We change our corporate wellness program offerings every year, says Zaret, and the reason we do is to keep people engaged and interested. “If we did the same things all the time people would get bored. Our competitions change all the time. Sometimes we have individual competitions where you’re competing against yourself. Other times we offer team challenges because some people work better on a team. We’re constantly looking to change it up.”

Moving towards a holistic approach
Traditionally, wellness programs were aimed to benefit the physical and mental health of employees. However, some corporations are moving beyond to include all aspects of an individual’s wellbeing to benefit employees both personally and professionally. Sometimes known as “Holistic Wellness Programs,” these combine many aspects of employees’ lives to improve total health, including activities that foster career, social, financial, and community well-being. It is a trend that is being recognized and implemented by more employers in recent years. According to Segal Consulting, for example, 51 percent of U.S. employers with more than 50 employees have a wellness program. Of those, 52 percent offer stress management programs. Another study, the annual Employer Health Benefit Survey, conducted by the Kaiser Family Foundation and Health Research and Annual Trust (HRET), showed that 50 percent of firms offering health benefits in 2015 offered wellness programs related to “tobacco cessation,” “weight loss,” and/or “other lifestyle or behavioral coaching.”
One company moving towards a more holistic approach is Keysight Technologies, based in Santa Rosa. In early 2015, Keysight expanded on their traditional wellness offerings, incorporating programming that included everything from stress and sleep management, to elder care, a global travel health program and financial advice. 

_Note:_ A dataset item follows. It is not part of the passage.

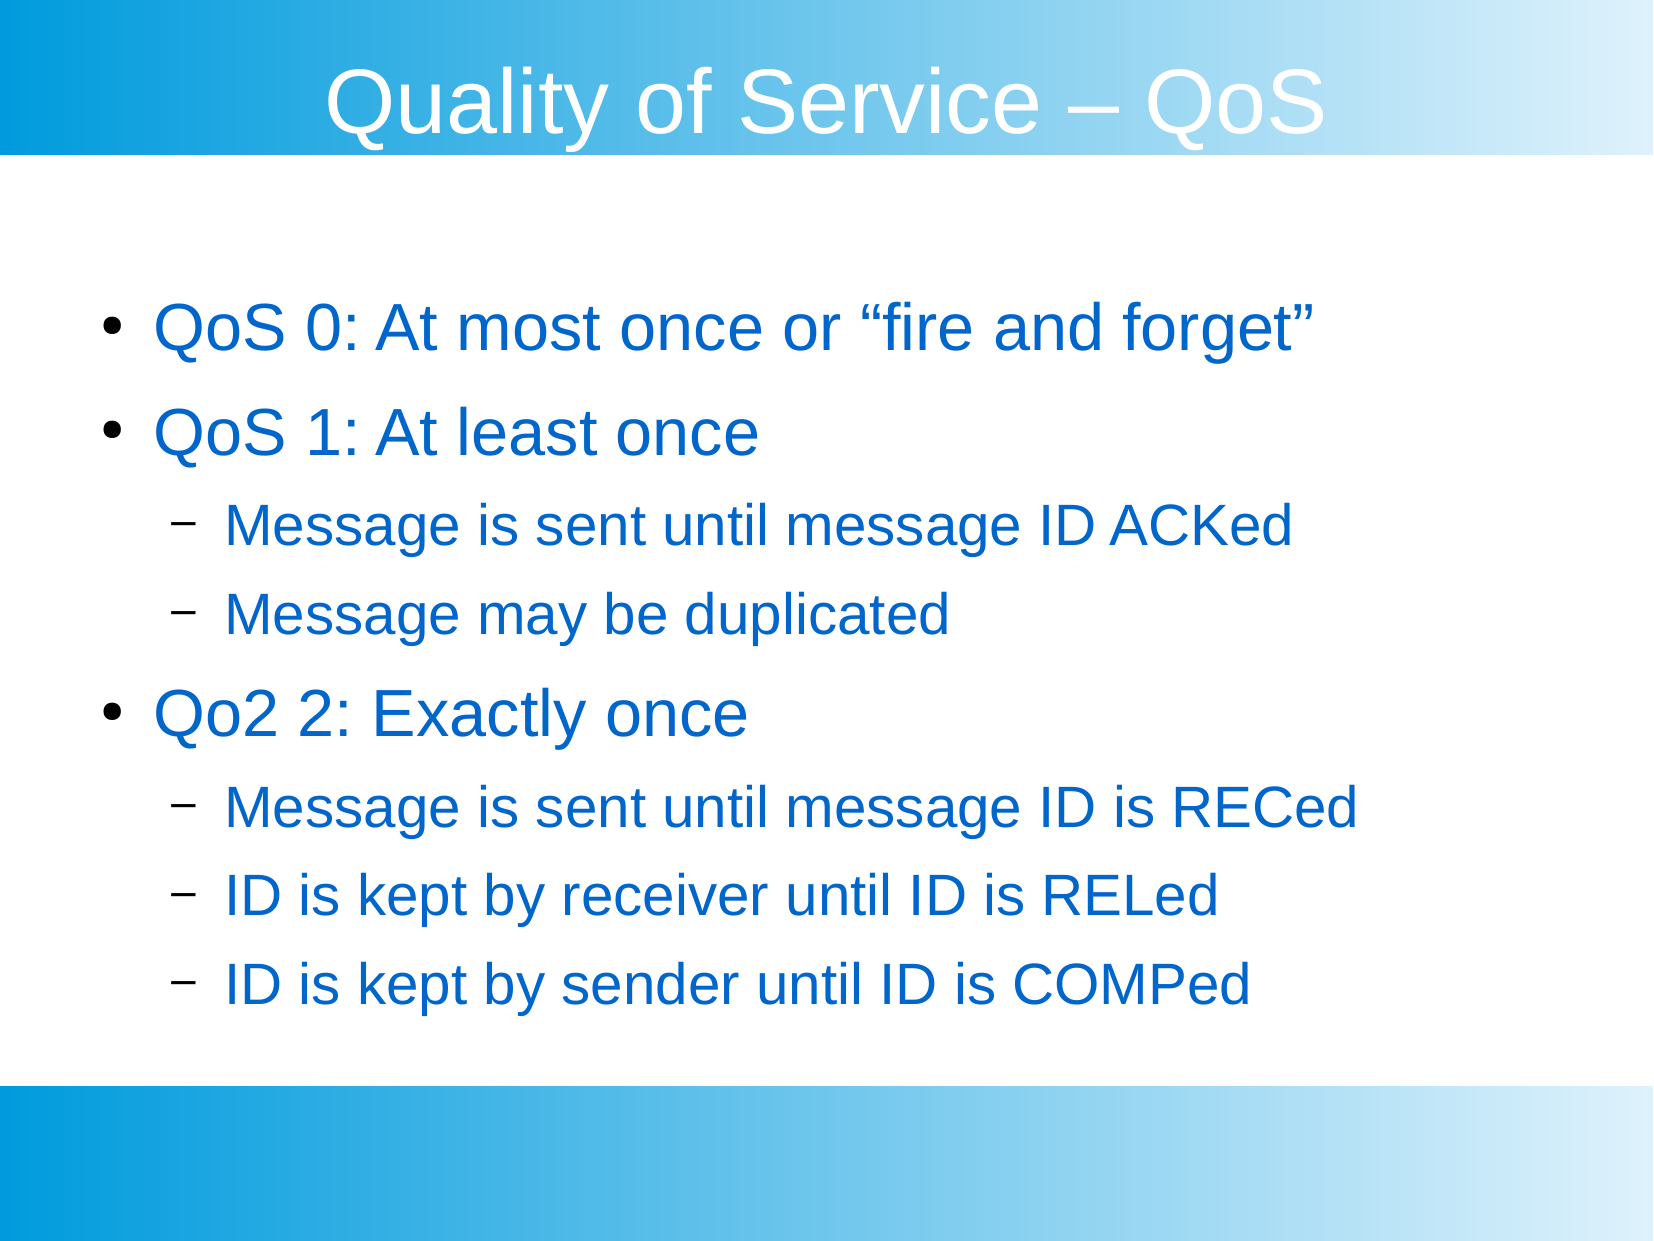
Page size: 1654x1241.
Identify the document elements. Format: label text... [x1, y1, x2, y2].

list QoS 0: At most once or “fire and forget” QoS 1: At least once Message is sent until message ID ACKed Message may be duplicated Qo2 2: Exactly once Message is sent until message ID is RECed ID is kept by receiver until ID is RELed ID is kept by sender until ID is COMPed [82, 290, 1571, 1010]
title Quality of Service – QoS [82, 49, 1571, 155]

“We value our employees and recognize that their overall well being is an important part of their life,” says Saavedra. “Our holistic approach is to ensure we support our employees in achieving their overall healthy, productive, financially-stable life, as they’re part of the Keysight family as well as when they move on beyond Keysight into retirement or other opportunities.”

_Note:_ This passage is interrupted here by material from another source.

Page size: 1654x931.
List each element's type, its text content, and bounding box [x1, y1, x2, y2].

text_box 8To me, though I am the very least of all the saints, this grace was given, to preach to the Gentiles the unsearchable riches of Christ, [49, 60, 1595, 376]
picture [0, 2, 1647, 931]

As a result, Keysight offers employees assistance with assessing retirement readiness, and offers other financial consulting advice to help ensure the financial future of their workforce.
“Ultimately, we value our employees and it doesn’t stop with the physical well being,” says Saavedra. “We understand it’s a whole health approach. Considering financial stresses and obligations that employees have, they really do impact a person’s physical and mental wellbeing. We want to make sure we offer a solution that supports employees to be healthier in all aspects, including their financial wellness.”